Forex Trading System And Strategies

With a trading system that you can trade with, you'll be following a system and its results rather than trying it out on your own with no experience or knowledge of forex trading.

With any trading system, there are going to be both wins and losses.

A system has a win-loss ratio (the proportion of winning trades to losing trades). And the profit-loss ratio (the size of the average win to the size of the average loss) may be say x to 1. You can quickly work out, that it is the combination of the win-loss and profit-loss ratios, called the profitability ratio, that tells you if the system is profitable. When multiplied, the profitability ratio should add up to greater than one, ideally much greater than one.

A system with a high win-loss ratio is "psychologically" easier to trade, though as mentioned above, it is ultimately the combination of this and the profit loss ratio that really matters. If a system has both of these parameters are high, then that’s a bonus.

Forex Currency Trading Systems: What You Need To Know

Let’s now have a look at these three questions related to forex systems in more detail:

Many people, especially if they’re new to forex trading, aren’t sure of how to assess forex systems and strategies, or even know what one really is. Once you’re familiar with the information here, it will be a lot easier to evaluate a forex system that’s in front of you.

What exactly is a forex system or strategy?

A forex system or strategy is a specific set of rules designed by a person or persons, that tells you how to trade the forex market. And it should be teachable.

Specifically, forex trading systems will have rules for:

1. What currency pairs are traded by the system.

2. When to enter of a trade, that is, a) what times of the day are traded, b) the precise rules for entering based on price action and indicators.

3. How to determine the exit of a trade, such as a) initial stops, b) trailing stops, c) breakeven stops, and d) target profit stops.

4. How to apply risk management rules to the system.

5. How fundamental events, such as announcements, affect whether you trade, or whether you exit a trade, during those times.

6. Other rules, depending on the system.

Now you may ask whether rules in trading systems are mechanical, or are mostly mechanical with some open to discretion? This depends on the system of course, though most systems will not leave a huge amount open to interpretation, if at all.

If you don’t understand a rule used in the system, because it’s not explained well by the course, then you’ll need to get this sorted out by getting the author to explain more.

Let’s say we understand the system rules. In this case, what we mean by rules being mechanical, is that an indicator either passes the rule or it doesn’t, such as an indicator has closed below zero, or above zero on a specific chart. This is a mechanical rule. Now, there may be systems where the rules are clear and teachable, but may not be necessarily result in “purely” mechanical trading. For example, with support and resistance lines, there will be clear guidelines as how to do it, but you may draw a line that’s a few pips above or below someone else’s.

Having said this, there are systems where such lines is in fact mechanical, because there’s a precise way of drawing it in the system. System trading is getting more mechanical over time, and thus we can all get good results with the same system. This is one of the best features about the newer trading systems.
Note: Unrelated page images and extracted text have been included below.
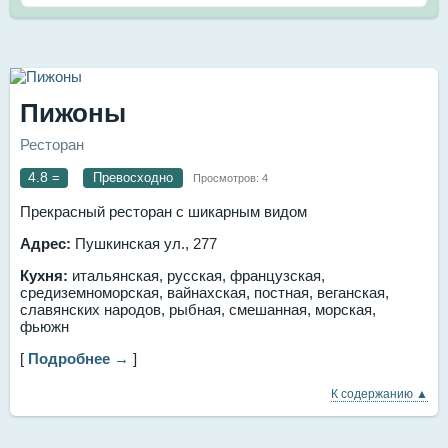
Пижоны
Ресторан
4.8
=
Превосходно
Просмотров:
4
Прекрасный ресторан с шикарным видом
Адрес:
Пушкинская ул., 277
Кухня:
итальянская, русская, французская,
средиземноморская, вайнахская, постная, веганская,
славянских народов, рыбная, смешанная, морская,
фьюжн
[
Подробнее →
]
К содержанию ▲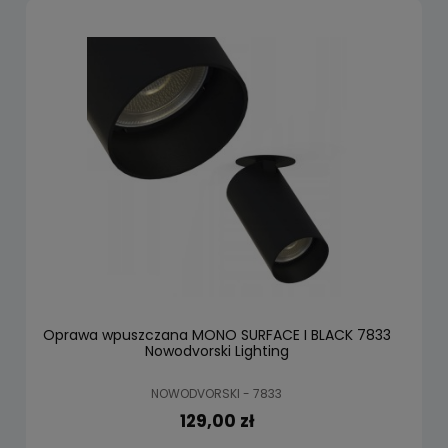
Oprawa wpuszczana MONO SURFACE I BLACK 7833
Nowodvorski Lighting
NOWODVORSKI - 7833
129,00 zł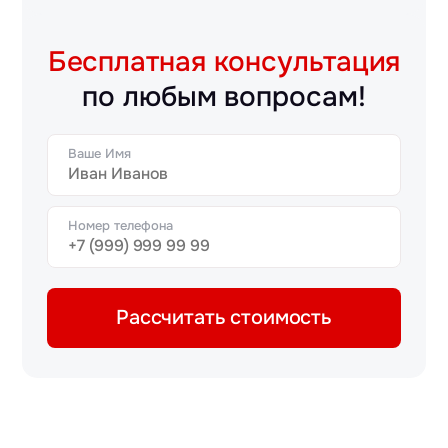
Бесплатная консультация
по любым вопросам!
Ваше Имя
Номер телефона
Рассчитать стоимость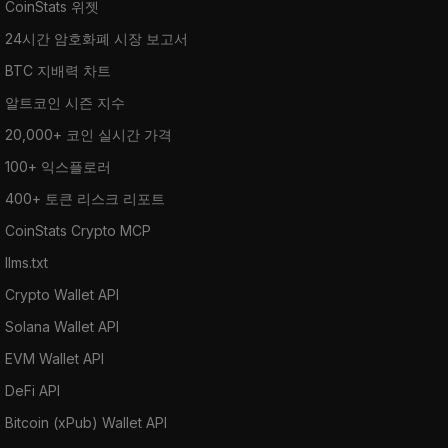
CoinStats 위젯
24시간 암호화폐 시장 보고서
BTC 지배력 차트
알트코인 시즌 지수
20,000+ 코인 실시간 가격
100+ 익스플로러
400+ 토큰 리스크 리포트
CoinStats Crypto MCP
llms.txt
Crypto Wallet API
Solana Wallet API
EVM Wallet API
DeFi API
Bitcoin (xPub) Wallet API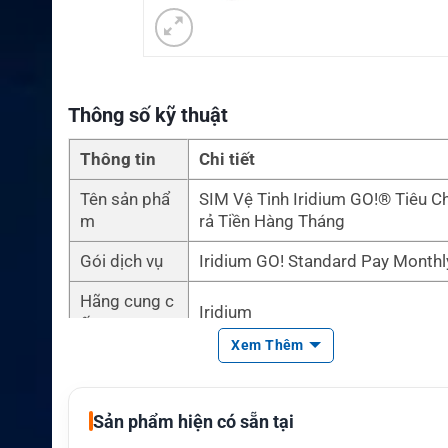
Thông số kỹ thuật
Thông tin
Chi tiết
Tên sản phẩ
SIM Vệ Tinh Iridium GO!® Tiêu C
m
rả Tiền Hàng Tháng
Gói dịch vụ
Iridium GO! Standard Pay Monthl
Hãng cung c
Iridium
ấp mạng
Xem Thêm
Loại sản phẩ
SIM vệ tinh trả tiền hàng tháng
m
Sản phẩm hiện có sẵn tại
Thiết bị tươn
Iridium GO!
g thích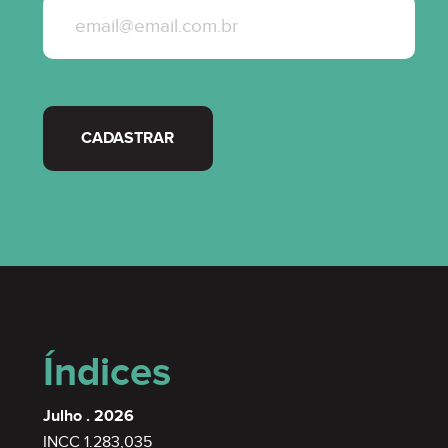
CADASTRAR
Índices
Julho . 2026
INCC 1.283,035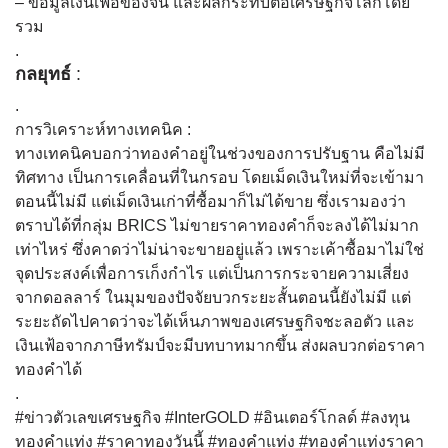
– ข้อมูลเงินเฟ้อของจีน และผลกระทบต่อเศรษฐกิจโลกโดย
รวม
.
กลยุทธ์
:
.
การวิเคราะห์ทางเทคนิค :
ทางเทคนิคบอกว่าทองคำอยู่ในช่วงของการปรับฐาน คือไม่มี
ทิศทาง เป็นการเคลื่อนที่ในกรอบ โดยเม็ดเงินใหม่ที่จะเข้ามา
ตอนนี้ไม่มี แต่เม็ดเงินเก่าที่ซื้อมาก็ไม่ได้ขาย ซึ่งเรามองว่า
ตราบได้ที่กลุ่ม BRICS ไม่ขายราคาทองคำก็จะลงได้ไม่มาก
เท่าไหร่ ซึ่งคาดว่าไม่น่าจะขายอยู่แล้ว เพราะเค้าซื้อมาไม่ใช่
จุดประสงค์เพื่อการเก็งกำไร แต่เป็นการกระจายความเสี่ยง
จากดอลลาร์ ในมุมของปัจจัยบวกระยะสั้นตอนนี้ยังไม่มี แต่
ระยะถัดไปคาดว่าจะได้เห็นภาพของเศรษฐกิจชะลอตัว และ
เงินเฟ้อจากภาษีทรัมป์จะมีบทบาทมากขึ้น ส่งผลบวกต่อราคา
ทองคำได้
.
#ข่าวตัวเลขเศรษฐกิจ #InterGOLD #อินเตอร์โกลด์ #ลงทุน
ทองคำแท่ง #ราคาทองวันนี้ #ทองคำแท่ง #ทองคำแท่งราคา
What you should do after you’ve learnt a system, is to trade the system on a demo account to ensure that:

1. You know how to trade the system correctly, and

2. Asess your results

What to assess

1. What are the historical results, either as pips per month, or as a dollar amount based on a float. For dollar amounts quoted, you can express it as a percentage of the cash float.

2. What is the maximum historical drawdown of the system, as pips or as a percentage of the cash float used. For example, if the maximum historical drawdown was $2000 based on a $10 000 float, then the drawdown is 20%. The maximum historical drawdown is the largest decrease in equity that has occurred in the past during backtesting or trading.

3. What is the win–loss ratio. That is, the percentage of trades that are winners, compared to those that are losers.

4. What is the profit-loss ratio. That is, the size of the average winning trade divided by the size of the average losing trade.

5. How consistent is the system?

Time to trade?

Here’s an area where most traders new to forex are not aware of, or forget to take into consideration.

1. What is the amount of time needed to analyse the market per day?

2. What are the times of the day that you can apply the systems, and does this suit your time zone?

3. Does the system hold positions overnight or are all exited intraday? Some people prefer systems that exit intraday so they can see what is going on with the chart frequently and with no breaks, whereas for others they don’t mind as long as their stop loss is in place.